J Neural Eng. Author manuscript; available in PMC Nov 17, 2008.
Published in final edited form as:
PMCID: PMC2583360
NIHMSID: NIHMS76079
Role of electrode design on the volume of tissue activated during deep brain stimulation
Christopher R Butson and Cameron C McIntyre
Department of Biomedical Engineering, Cleveland Clinic Foundation, Cleveland, OH, USA
E-mail: mcintyc/at/ccf.org
Deep brain stimulation (DBS) is an established clinical treatment for a range of neurological disorders. Depending on the disease state of the patient, different anatomical structures such as the ventral intermediate nucleus of the thalamus (VIM), the subthalamic nucleus or the globus pallidus are targeted for stimulation. However, the same electrode design is currently used in nearly all DBS applications, even though substantial morphological and anatomical differences exist between the various target nuclei. The fundamental goal of this study was to develop a theoretical understanding of the impact of changes in the DBS electrode contact geometry on the volume of tissue activated (VTA) during stimulation. Finite element models of the electrodes and surrounding medium were coupled to cable models of myelinated axons to predict the VTA as a function of stimulation parameter settings and electrode design. Clinical DBS electrodes have cylindrical contacts 1.27 mm in diameter (d) and 1.5 mm in height (h). Our results show that changes in contact height and diameter can substantially modulate the size and shape of the VTA, even when contact surface area is preserved. Electrode designs with a low aspect ratio (d/h) maximize the VTA by providing greater spread of the stimulation parallel to the electrode shaft without sacrificing lateral spread. The results of this study provide the foundation necessary to customize electrode design and VTA shape for specific anatomical targets, and an example is presented for the VIM. A range of opportunities exist to engineer DBS systems to maximize stimulation of the target area while minimizing stimulation of non-target areas. Therefore, it may be possible to improve therapeutic benefit and minimize side effects from DBS with the design of target-specific electrodes.
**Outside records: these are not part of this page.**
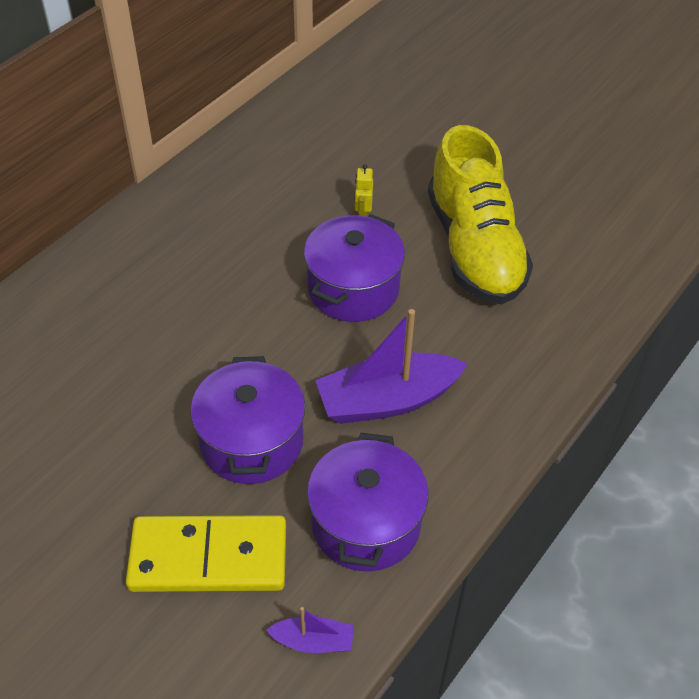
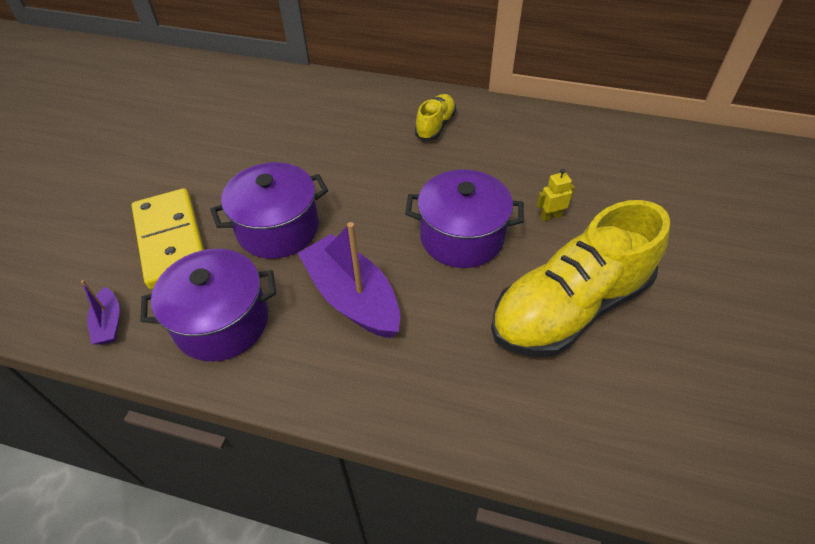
camera: 70 degrees right, 0 degrees up
none -> yellow shoe [415,94,456,141]

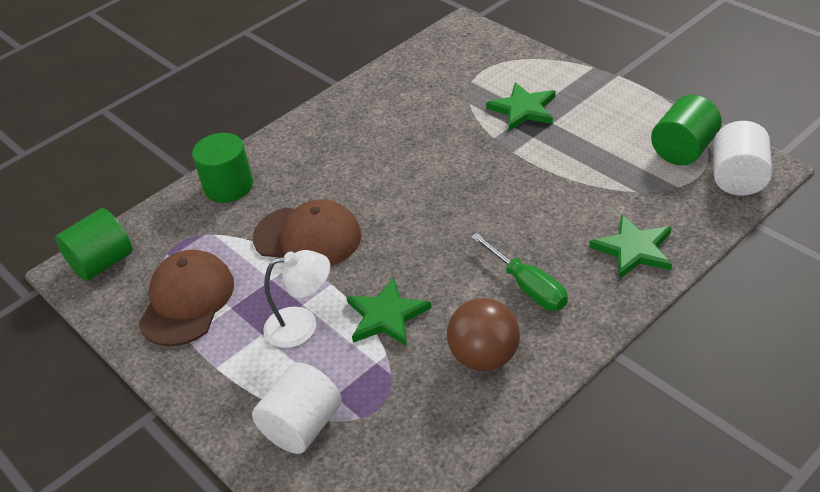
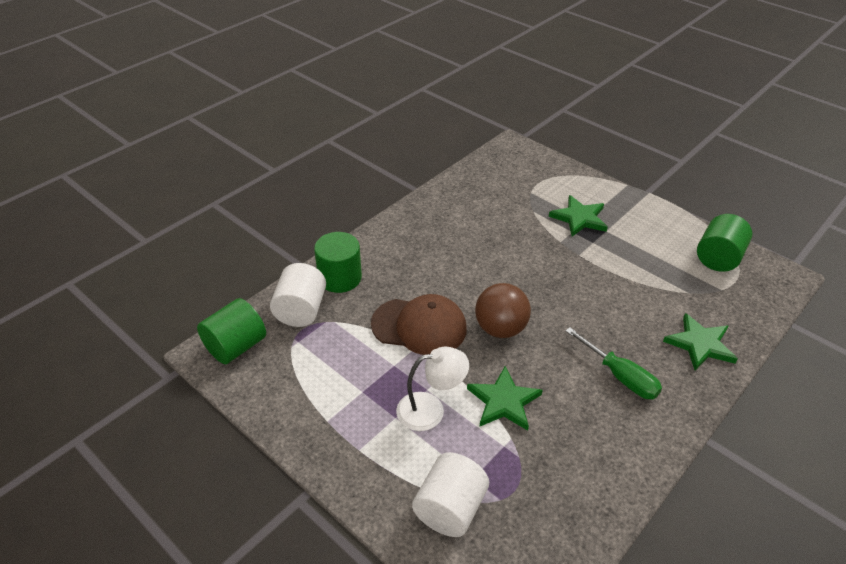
camera: 10 degrees left, 0 degrees up
brown cap [138,250,234,346] -> none
brown ball [447,298,520,371] -> brown ball moved to [475,283,531,338]
white cylinder [713,121,772,196] -> white cylinder moved to [270,263,326,327]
Deep brain stimulation (DBS) is an established therapy for essential tremor (Benabid et al 1996), Parkinson’s disease (Obeso et al 2001) and dystonia (Vidailhet et al 2005). In addition, DBS shows promise in the treatment of other disorders such as epilepsy (Hodaie et al 2002), obsessive–compulsive disorder (Gabriels et al 2003) and depression (Mayberg et al 2005). However, the current clinical DBS electrode design was adapted from cardiac pacing technology ~20 years ago without knowledge of several fundamental neurostimulation principles that have only recently been elucidated. In addition, advances in computational capabilities and neural engineering design tools that couple finite element method (FEM) electric field models with multi-compartment neuron models have provided the ability to quantitatively evaluate the neural response to DBS in a controlled environment (McIntyre et al 2004b, 2004c, Butson et al 2005a, Butson and McIntyre 2005). In turn, a unique opportunity exists to design theoretically optimal DBS electrodes, customized to the anatomy and morphology of the stimulation target, with the goal of improving the therapeutic benefits of the device.
One of the first steps toward customizing DBS electrodes for different anatomical targets and/or disease states is characterization of the electric field and volume of tissue activated (VTA) by stimulation. The electric field is dependent on the electrode contact geometry, the distribution of cathode(s) and anode(s) and the biophysical properties of the tissue medium (Malmivuo and Plonsey 1995). The neural response to the electric field is related to the second spatial derivative (activating function) of the extracellular potentials generated along each neural process (McNeal 1976, Rattay 1986, Warman et al 1992).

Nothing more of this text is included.